Vous faites partie du Grupo de Puebla. Pourriez-vous nous expliquer de quoi il s’agit ? Est-ce qu’il s’agit d’une continuation des idéaux de l’UNASUR ?

Le Grupo de Puebla est un rassemblement de citoyens latino-américains autour d’idées progressistes pour la région. Parfois, il vaut mieux définir les choses par ce qu’elles ne sont pas. Ce n’est donc pas un regroupement de partis, ce n’est pas une union d’organisations non gouvernementales, et ce n’est pas un club d’anciens présidents ou gouvernements. Nous sommes simplement des citoyens qui réfléchissent et songent à des débouchés progressistes pour la région. Le Grupo de Puebla a été créé dans la ville de Puebla, qui est une ville emblématique pour les Latino-Américains puisque c’est là que s’est tenue la conférence qui a bouleversé la pensée de l’épiscopat latino-américain. C’est aussi une ville où, pour la première fois en 100 ans, un maire progressiste est parvenu au pouvoir. Nous avons un accès relativement restreint parce que nous sommes essentiellement un groupe de dialogue.

Ne faites-vous que discuter ? Ce groupe n’a-t-il pas de volonté de production de propositions ?

Des propositions concrètes ont déjà été faites. Par exemple, la Commission pour la défense de la justice et de la démocratie a été créée. L’un des principaux problèmes de la région est que nous avons fini par judiciariser la politique. La preuve de cette judiciarisation de la politique est le cas de l’ancien président brésilien Lula, le cas le plus emblématique de la manière dont la justice a été utilisée comme instrument politique pour empêcher que Lula ne devienne une option électorale. Nous nous sommes également mis d’accord sur un programme de convergence, afin de créer les conditions pour que les dix mécanismes supra-régionaux qui existent dans la région puissent converger vers une proposition d’intégration unique qui serait sous l’orbite de la CELAC – qui est le seul mécanisme d’intégration qui rassemble les 34 pays, sans exception.
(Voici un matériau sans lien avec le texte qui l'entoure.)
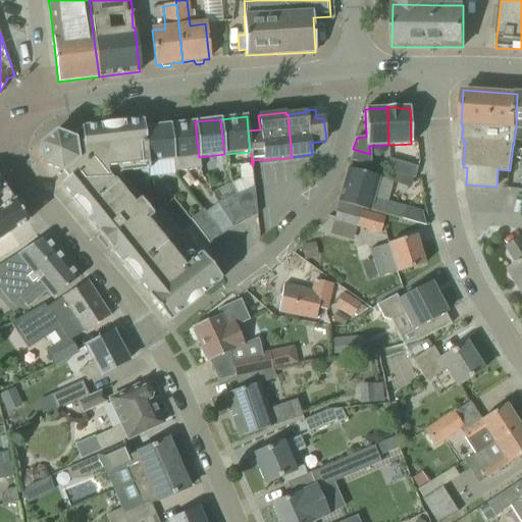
[(148,163),(144,127),(143,120),(124,122),(123,122),(100,124),(100,125),(81,127),(81,131),(76,132),(72,140),(55,134),(40,146),(43,165),(61,172),(62,171),(67,178),(59,186),(71,200),(70,201),(86,220),(87,219),(98,232),(97,233),(110,250),(111,250),(122,263),(121,264),(137,282),(138,282),(149,296),(148,297),(168,322),(187,307),(187,308),(204,295),(203,294),(221,278),(201,254),(200,255),(162,208),(151,215),(118,174),(121,173),(148,169),(148,163)]
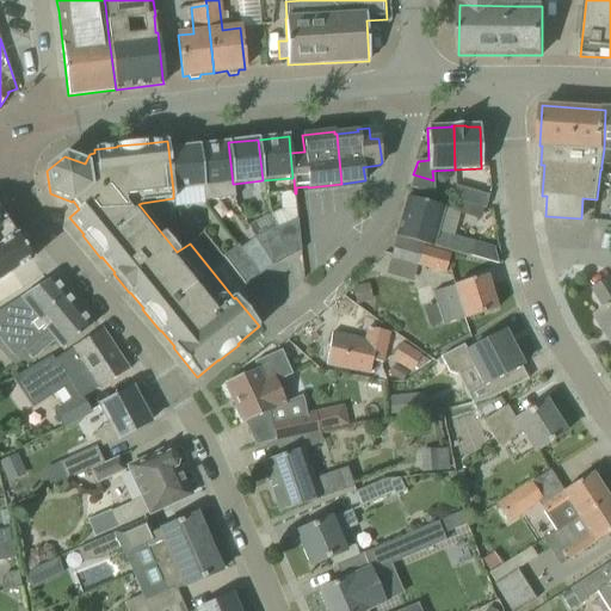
[(235,198),(234,184),(233,184),(228,142),(228,143),(211,146),(198,146),(203,187),(204,202),(235,198)]
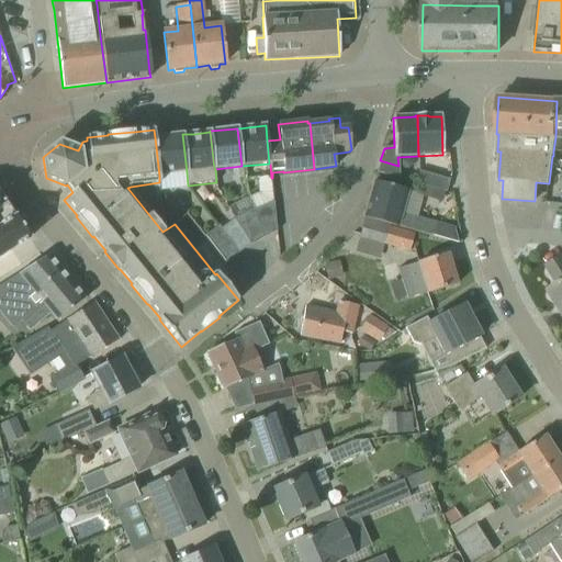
[(182,134),(155,137),(159,176),(187,172),(182,134)]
L’objectif de ce groupe est de travailler sur un agenda en construction, un concept dynamique de travail sur les enjeux et les propositions.

« L’un des principaux problèmes de la région est que nous avons fini par judiciariser la politique. »

Ernesto Samper

N’a-t-il pas été aussi créé en réponse au Grupo de Lima ?
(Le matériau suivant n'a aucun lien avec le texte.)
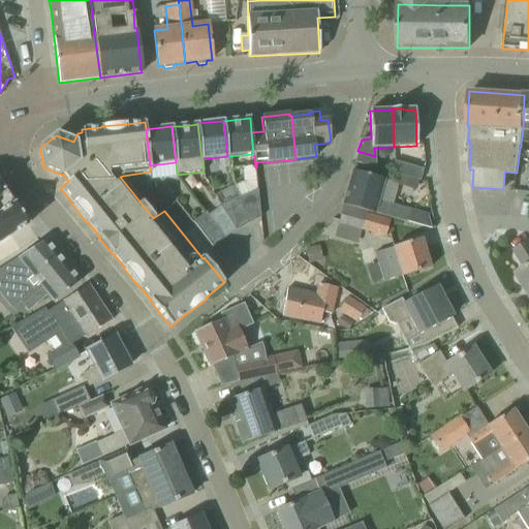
[(395,160),(395,172),(395,175),(418,182),(422,170),(398,163),(398,161),(395,160)]
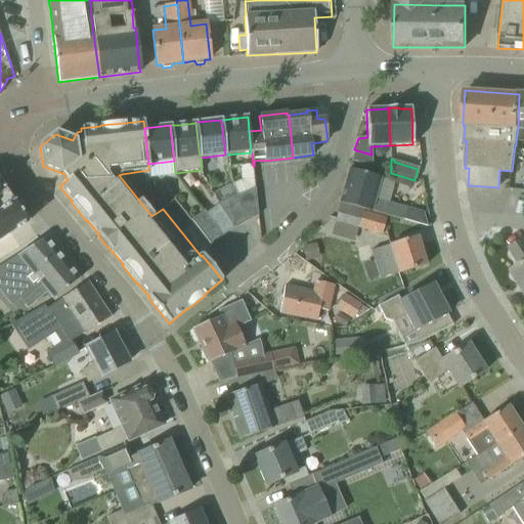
[(349,169),(339,203),(402,221),(403,219),(426,224),(422,207),(406,210),(374,201),(381,178),(349,169)]
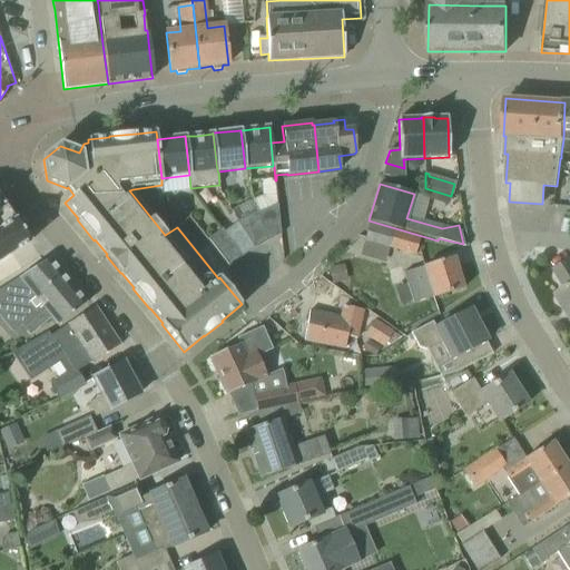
[(0,261),(30,242),(0,196),(0,261)]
Non. Le Grupo de Lima est un groupe de pays appelé Prosur mais qui est bien plus « Pronorte  ». Le Grupo de Lima connaît de graves difficultés car, contrairement à ce qui s’est passé dans les pays qui faisaient partie de l’UNASUR et alors que l’ancienne majorité progressiste n’a jamais mis ses préférences idéologiques au premier plan, ce groupe a commencé à agir idéologiquement.

En parlant de conflit, la Colombie connaît les mobilisations les plus importantes des 30 dernières années, pourquoi maintenant ?

Je crois que la région connaît un mouvement tellurique interne lié à la crise du modèle économique. Ces rébellions ont une chose en commun : ce sont des rébellions de la classe moyenne, d’une classe moyenne qui se sent menacée dans ses conditions de vie et de sécurité tant économique, que politique ou sociale. Il est beaucoup plus difficile de gérer une situation où il s’agit d’enlever quelque chose à quelqu’un que de gérer une situation où il s’agit de ne pas donner quelque chose à quelqu’un qui ne l’a jamais eu. Je crois que, derrière ces mouvements que l’on observe en Amérique latine, se cache un phénomène de prolétarisation de la classe moyenne. Ce phénomène se fait également sentir en Colombie, chaque pays ayant ses propres caractéristiques. En Argentine, la colère sociale a trouvé une issue démocratique. Ils ont changé de gouvernement et ont mis en place un gouvernement plus à l’écoute des préoccupations sociales. Dans le cas du Chili, tout l’héritage autocratique laissé par Pinochet, une Constitution qui n’est pas la leur, se trouve au milieu des mobilisations. En Colombie, se confondent le conflit armé et la question des accords de paix.

« La région connaît un mouvement tellurique interne lié à la crise du modèle économique. Ces rébellions ont une chose en commun : ce sont des rébellions de la classe moyenne, d’une classe moyenne qui se sent menacée dans ses conditions de vie et de sécurité tant économique, que politique ou sociale. »

Ernesto Samper

Qu’est-il arrivé aux accords de paix en Colombie ? Comment expliquer qu’après la signature des accords, certains groupes de guérilla aient décidé de reprendre les armes ?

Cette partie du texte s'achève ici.